[PATCH v2 3/8] KVM: arm64: PMU: Preserve vCPU's PMCR_EL0.N value on vCPU reset

Fri Jan 20 10:53:02 PST 2023

Hi Oliver, Marc,

Thank you for the review!

On Fri, Jan 20, 2023 at 10:05 AM Oliver Upton <oliver.upton at linux.dev> wrote:
>
> Hey Marc,
>
> On Fri, Jan 20, 2023 at 12:12:32PM +0000, Marc Zyngier wrote:
> > On Fri, 20 Jan 2023 00:30:33 +0000, Oliver Upton <oliver.upton at linux.dev> wrote:
> > > I think we need to derive a sanitised value for PMCR_EL0.N, as I believe
> > > nothing in the architecture prevents implementers from gluing together
> > > cores with varying numbers of PMCs. We probably haven't noticed it yet
> > > since it would appear all Arm designs have had 6 PMCs.
> >
> > This brings back the question of late onlining. How do you cope with
> > with the onlining of such a CPU that has a smaller set of counters
> > than its online counterparts? This is at odds with the way the PMU
> > code works.
>
> You're absolutely right, any illusion we derived from the online set of
> CPUs could fall apart with a late onlining of a different core.
>
> > If you have a different set of counters, you are likely to have a
> > different PMU altogether:
> >
> > [    1.192606] hw perfevents: enabled with armv8_cortex_a57 PMU driver, 7 counters available
> > [    1.201254] hw perfevents: enabled with armv8_cortex_a53 PMU driver, 7 counters available
> >
> > This isn't a broken system, but it has two set of cores which are
> > massively different, and two PMUs.
> >
> > This really should tie back to the PMU type we're counting on, and to
> > the set of CPUs that implements it. We already have some
> > infrastructure to check for the affinity of the PMU vs the CPU we're
> > running on, and this is already visible to userspace.
> >
> > Can't we just leave this responsibility to userspace?
>
> Believe me, I'm always a fan of offloading things to userspace :)
>
> If the VMM is privy to the details of the system it is on then the
> differing PMUs can be passed through to the guest w/ pinned vCPU
> threads. I just worry about the case of a naive VMM that assumes a
> homogenous system. I don't think I could entirely blame the VMM in this
> case either as we've gone to lengths to sanitise the feature set
> exposed to userspace.
>
> What happens when a vCPU gets scheduled on a core where the vPMU
> doesn't match? Ignoring other incongruences, it is not possible to
> virtualize more counters than are supported by the vPMU of the core.

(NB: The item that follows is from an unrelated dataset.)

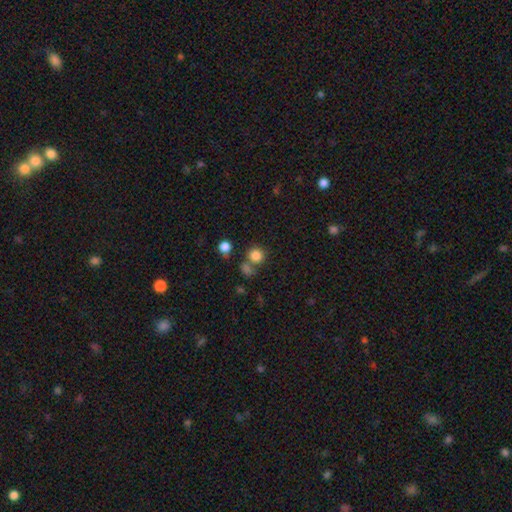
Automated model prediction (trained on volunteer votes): This is clearly a smooth galaxy (82%). How rounded: clearly round (90%). Merging: likely none (65%).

I believe KVM_RUN will fail with KVM_EXIT_FAIL_ENTRY (Please see
the code that handles ON_UNSUPPORTED_CPU).

> Stopping short of any major hacks in the kernel to fudge around the
> problem, I believe we may need to provide better documentation of how
> heterogeneous CPUs are handled in KVM and what userspace can do about
> it.

Documentation/virt/kvm/devices/vcpu.rstDocumentation/virt/kvm/devices/vcpu.rst
for KVM_ARM_VCPU_PMU_V3_SET_PMU
has some description for the current behavior at least.
(perhaps we may need to update documents for this though)

Now I'm a bit worried about the validation code for PMCR_EL0.N
as well, as setting (restoring) PMCR_EL0 could be done on any
pCPUs (even before using KVM_ARM_VCPU_PMU_V3_SET_PMU).

What I am currently looking at is something like this:
 - Set the sanitised (min) value of PMCR_EL0.N among all PMUs
   for vCPUs by default.
 - Validate the PMCR_EL0.N value that userspace tries to set
   against the max value on the system (this is to ensure that
   restoring PMCR_EL0 for a vCPU works on any pCPUs)
 - Make KVM_RUN fail when PMCR_EL0.N for the vCPU indicates
   more counters than the PMU that is set for the vCPU.

What do you think ?

Thank you,
Reiji